Alimentation animale : baisse de près de 4 % des fabrications d'aliments en janvier
Le tonnage d’aliments pour animaux produit en France s’est replié en janvier 2026 par rapport à décembre 2025 et janvier 2025. L’indice des prix des matières premières entrant dans l’alimentation animale (IPAA), calculé par La Dépêche le petit meunier, montre que la tendance haussière depuis le début de l'année.
Le tonnage d’aliments pour animaux produit en France s’est replié en janvier 2026 par rapport à décembre 2025 et janvier 2025. L’indice des prix des matières premières entrant dans l’alimentation animale (IPAA), calculé par La Dépêche le petit meunier, montre que la tendance haussière depuis le début de l'année.
Les fabrications d’aliments pour animaux en France ont reculé de 63 200 t entre décembre 2025 et janvier 2026, passant de 1 678 900 t à 1 615 700 t, soit une baisse de 3,76 % d’un mois sur l’autre, selon les dernières statistiques publiées le 27 mars, conjointement par le Syndicat national de l’industrie de l’alimentation animale (Snia) et La Coopération agricole Nutrition animale (LCA NA).
Ce repli est le fait de l’ensemble des principaux segments de production.
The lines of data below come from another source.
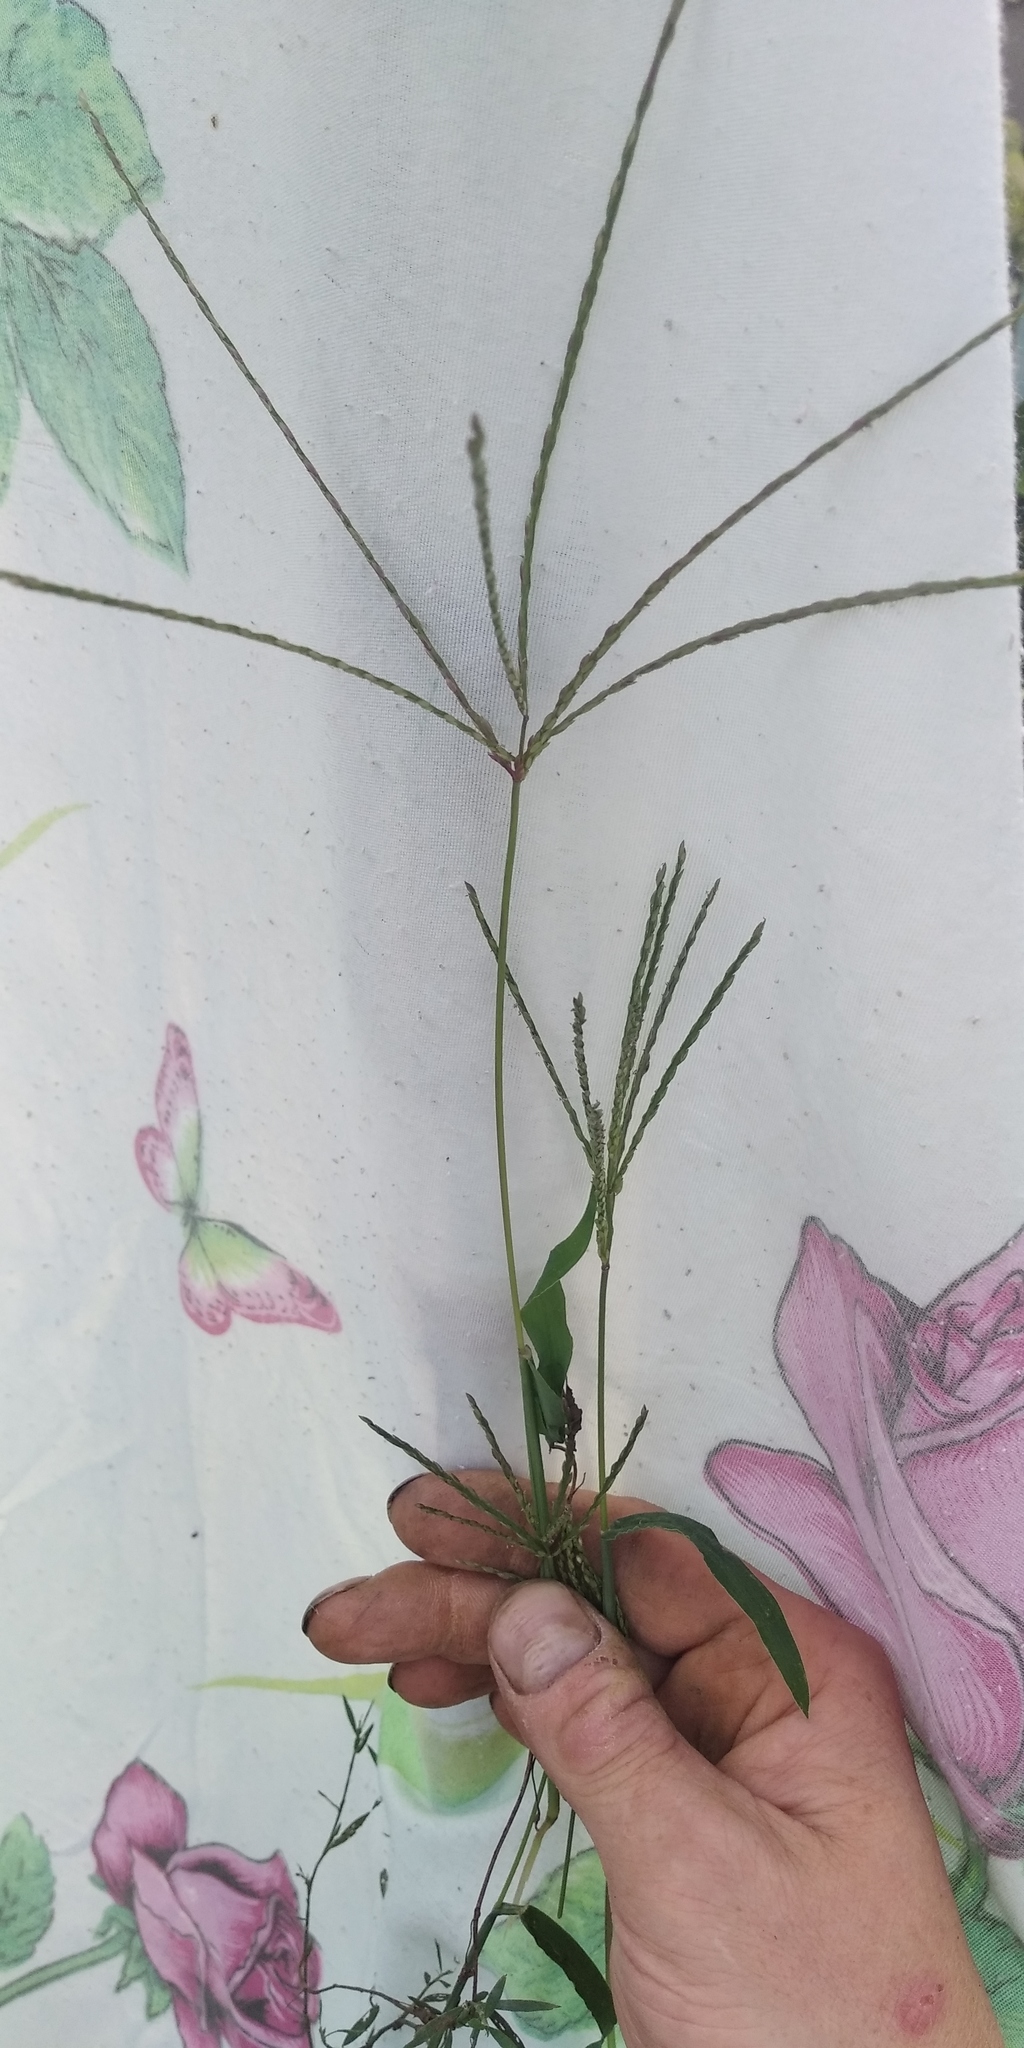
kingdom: Plantae
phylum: Tracheophyta
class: Liliopsida
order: Poales
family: Poaceae
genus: Digitaria
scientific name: Digitaria sanguinalis
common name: Hairy crabgrass
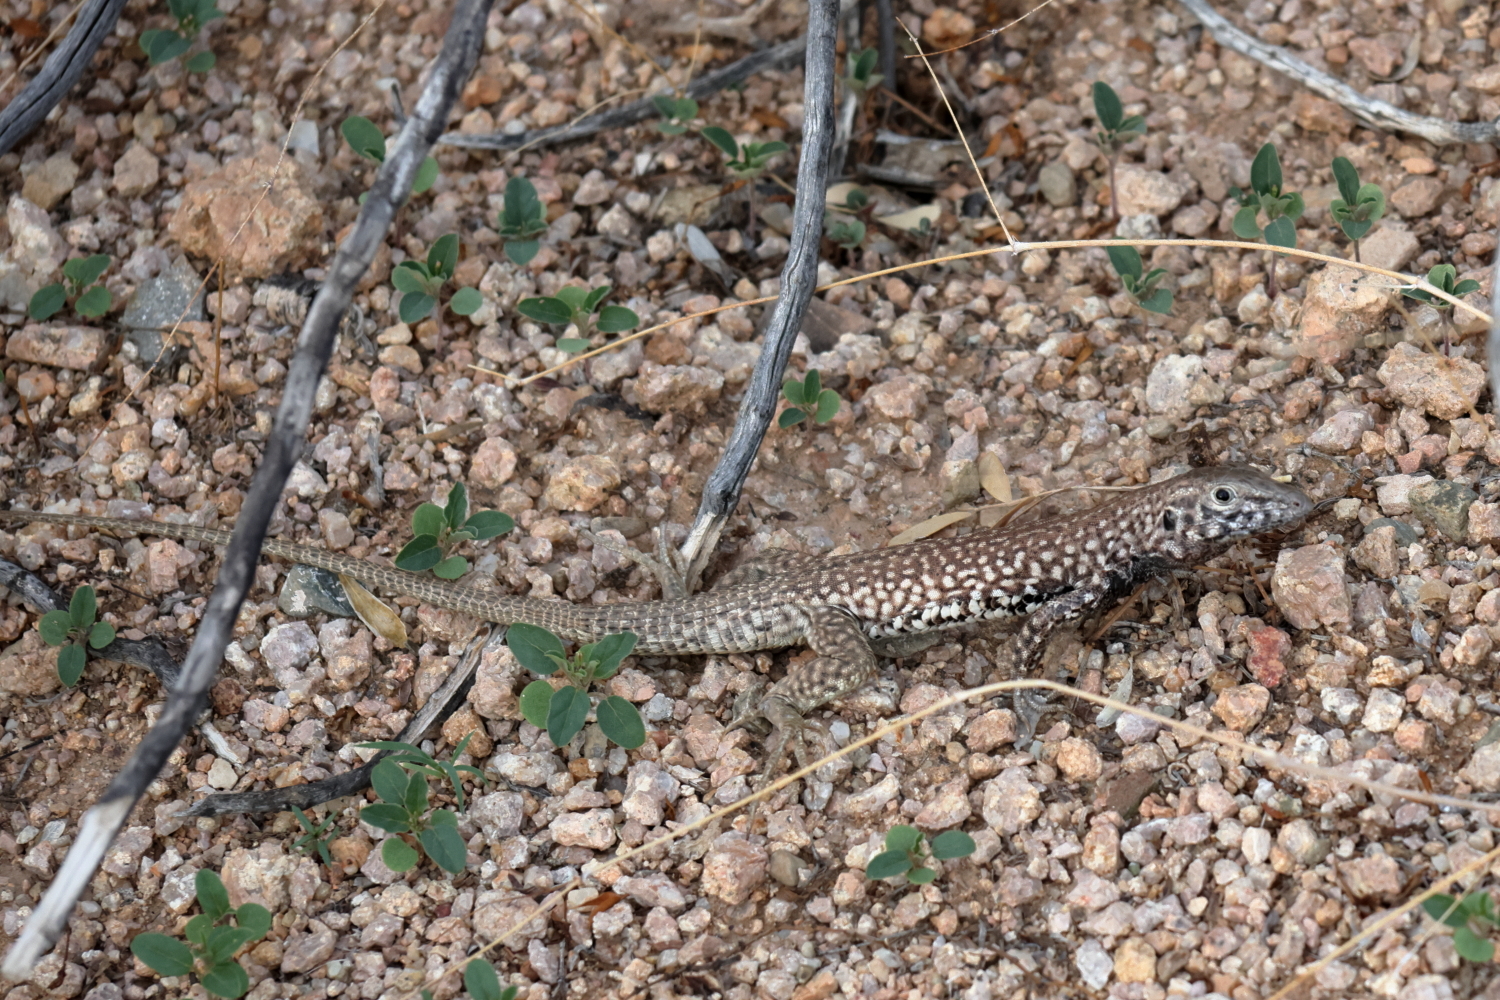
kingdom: Animalia
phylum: Chordata
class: Squamata
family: Teiidae
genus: Aspidoscelis
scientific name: Aspidoscelis tigris
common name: Tiger whiptail
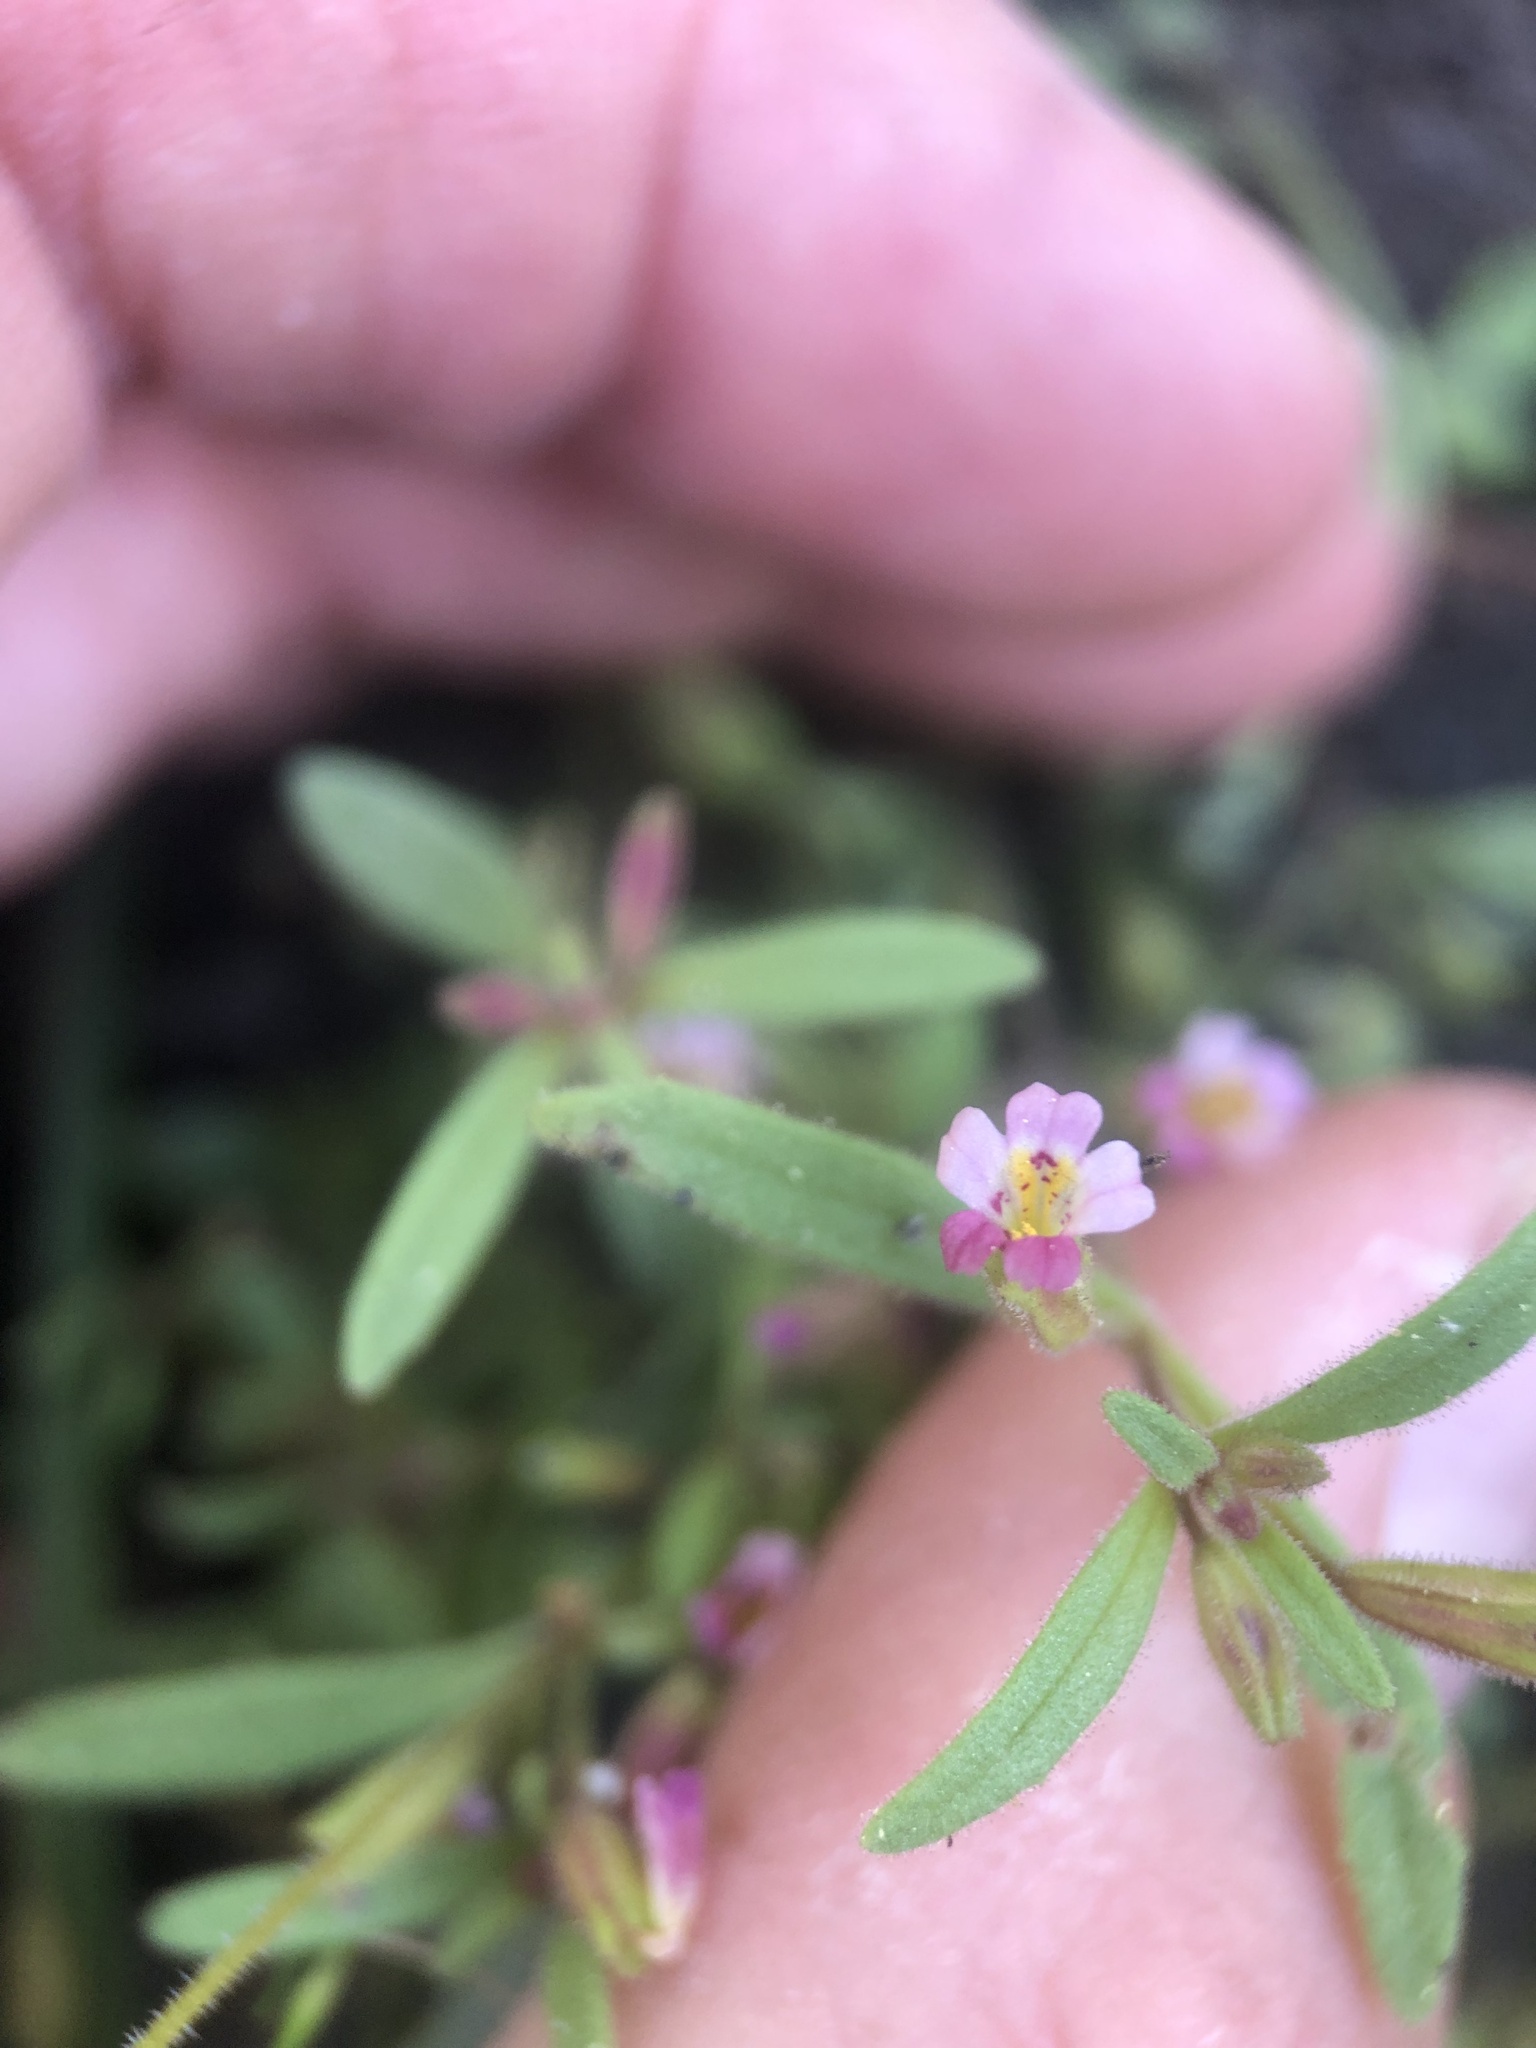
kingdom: Plantae
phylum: Tracheophyta
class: Magnoliopsida
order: Lamiales
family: Phrymaceae
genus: Erythranthe
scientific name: Erythranthe breweri
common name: Brewer's monkeyflower
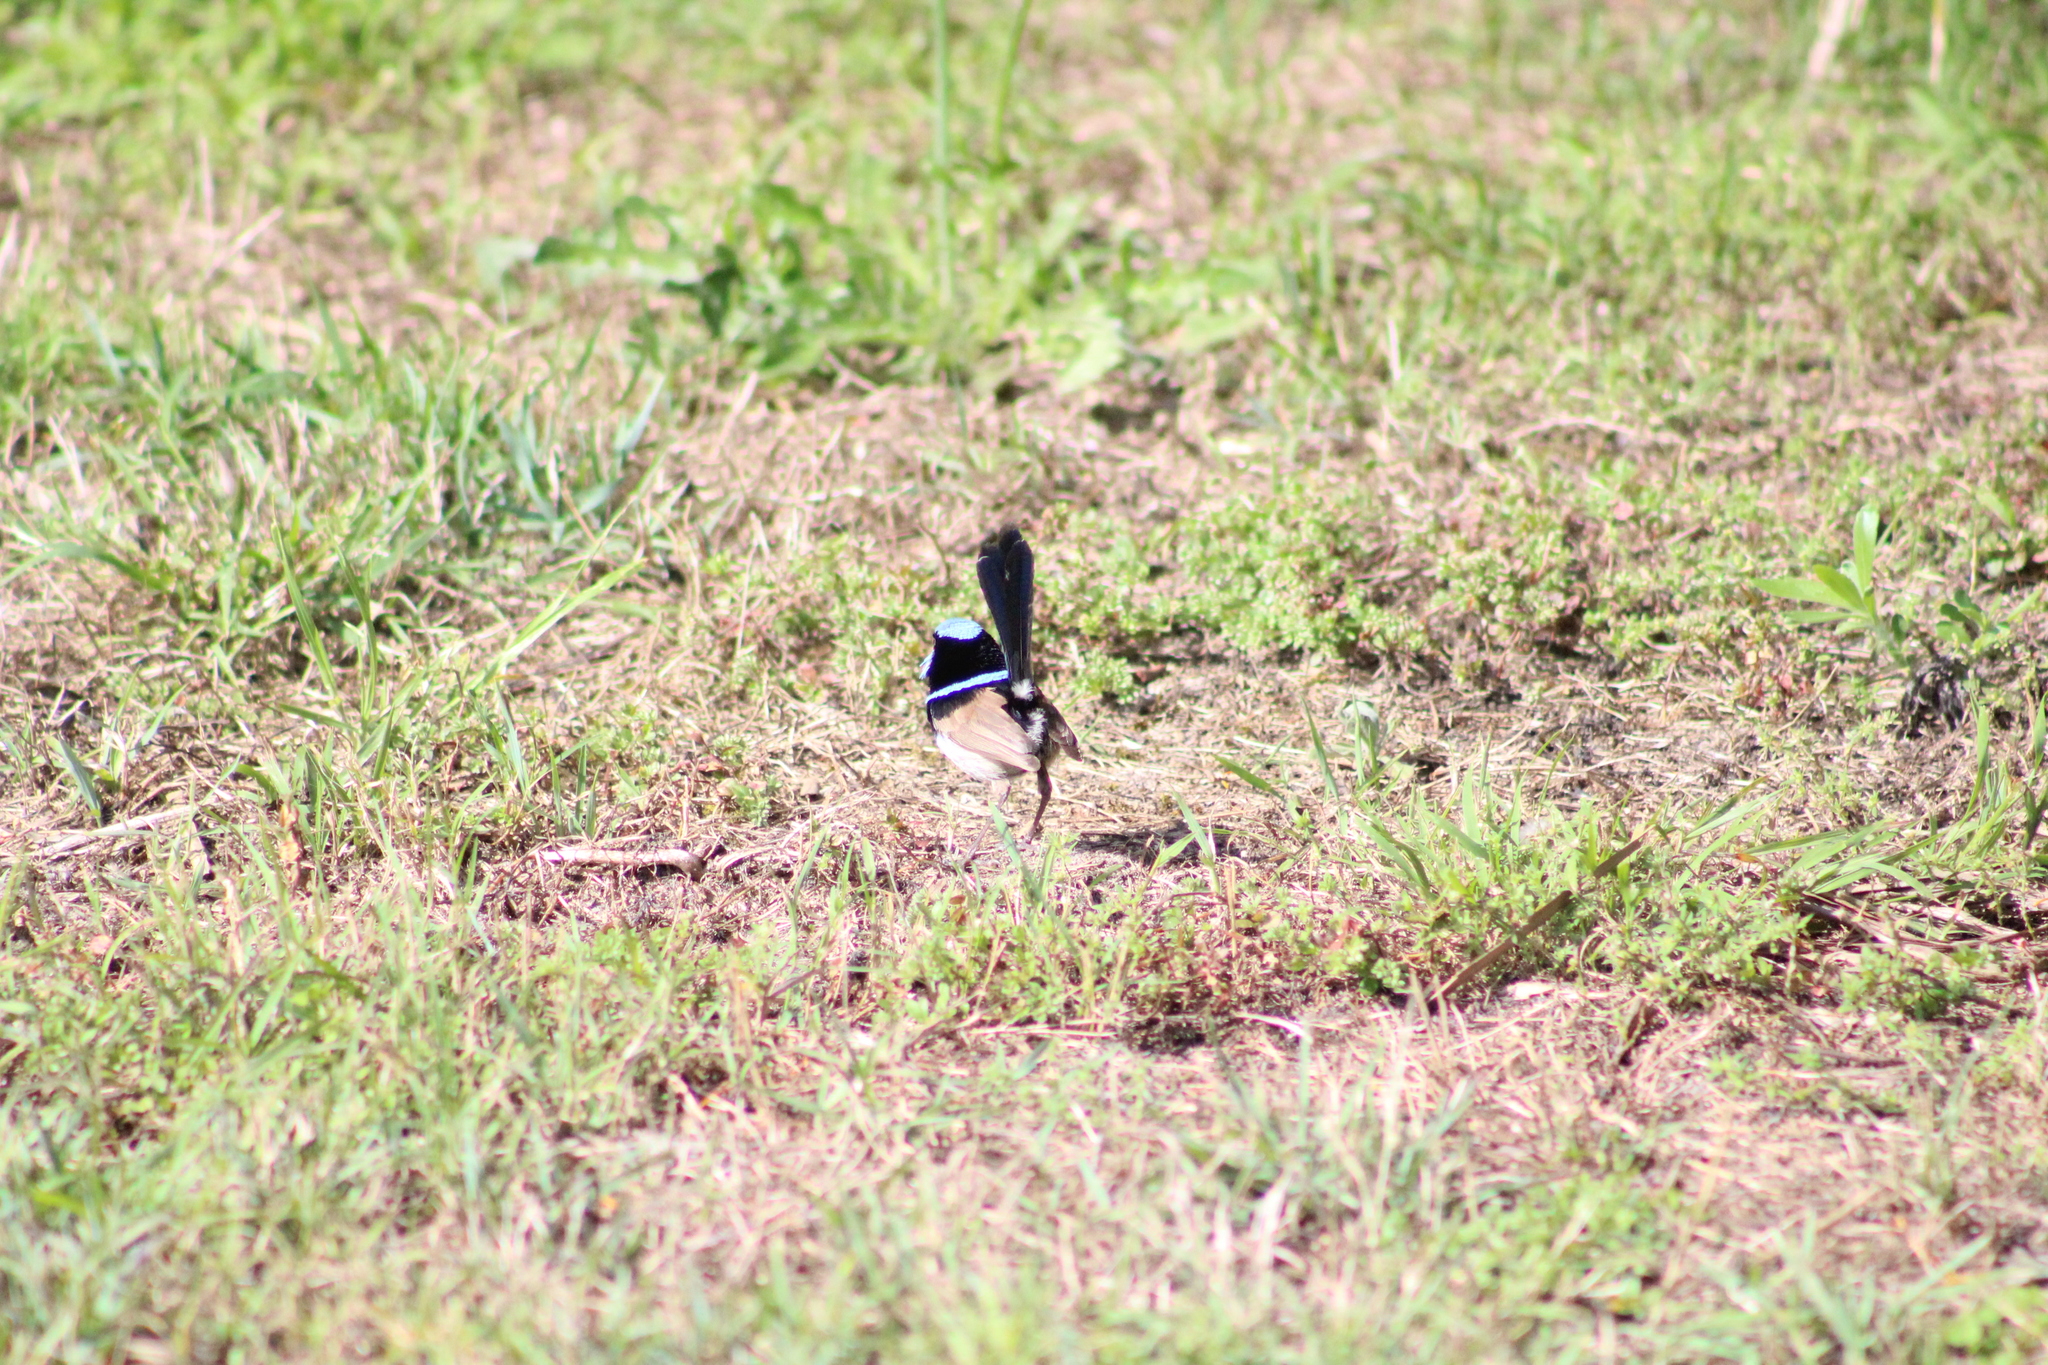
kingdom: Animalia
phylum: Chordata
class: Aves
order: Passeriformes
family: Maluridae
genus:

Les volumes d’aliments pour volailles se replient ainsi de 4,25 % à 653 500 t (-29 000 t), ceux pour porcins de 6,47 % à 340 900 t (-23 600 t) et ceux pour bovins/ovins/caprins (mash compris) de 1,89 % à 553 400 t (-10 700 t).
Cette baisse de tonnage en janvier 2026 vient après la nette hausse enregistrée en décembre 2025, de 13,10 % par rapport à novembre 2025 (et ses 1 484 400 t).
Après une hausse d’un an sur l’autre en décembre, les tonnages repartent à la baisse
D’une année sur l’autre, les fabrications d’aliments pour animaux en France sont également en repli, en baisse de 4,9 % entre janvier 2025 et janvier 2026. Dans le détail, les tonnages sur le segment volailles régressent de 6,8 %, ceux en porcins de 5,6 %, ceux en bovins (mash compris) de 2,3 % et ceux en ovins/caprins (mash compris) de 2,3 %.
Le mois de décembre, en revanche, avait marqué une nette progression d’un an sur l’autre, avec +5,1 % entre décembre 2024 et décembre 2025. Dans le détail, les tonnages sur le segment volailles avait crû de 3,7 %, ceux en porcins de 1,4 %, ceux en bovins de 9 % et ceux en ovins/caprins de 6,6 % et ceux du mash de 12,4 %.
La croissance des fabrications d’aliments pour animaux ralentit en glissement annuel
En glissement annuel, les fabrications d’aliments pour animaux en France progressent quelque peu, de 0,5 % entre les périodes février 2024-janvier 2025 et février 2025-janvier 2026.
Cette croissance s’amoindrit par rapport au mois précédent. La hausse des tonnages s’était établi à 1,1 % entre les périodes janvier-décembre 2024 et janvier-décembre 2025.
La guerre au Moyen-Orient fait flamber le coût des aliments pour animaux
Selon les dernières statistiques d’Agreste, la baisse des prix des aliments pour animaux se poursuit en janvier 2026 (- 0,5 % sur un mois, après - 0,3 % en décembre 2025) et s'amplifie sur un an (- 5,9 % en janvier 2026 après - 5,3 %).
« Ce recul des prix est plus marqué pour les gros bovins (- 6,6 % sur un an) et les porcins (- 6,5 %) que pour les volailles (- 4,3 %) », précise l’agence gouvernementale.
L’indice des prix des matières premières entrant dans l’alimentation animale (IPAA), calculé par La Dépêche le petit meunier, montre que la tendance haussière s’est accélérée en février 2026 pour s’exacerber en mars 2026, dans le contexte de guerre au Moyen-Orient. La flambée du pétrole qui en découle entraîne dans son sillage le renchérissement des matières premières agricoles.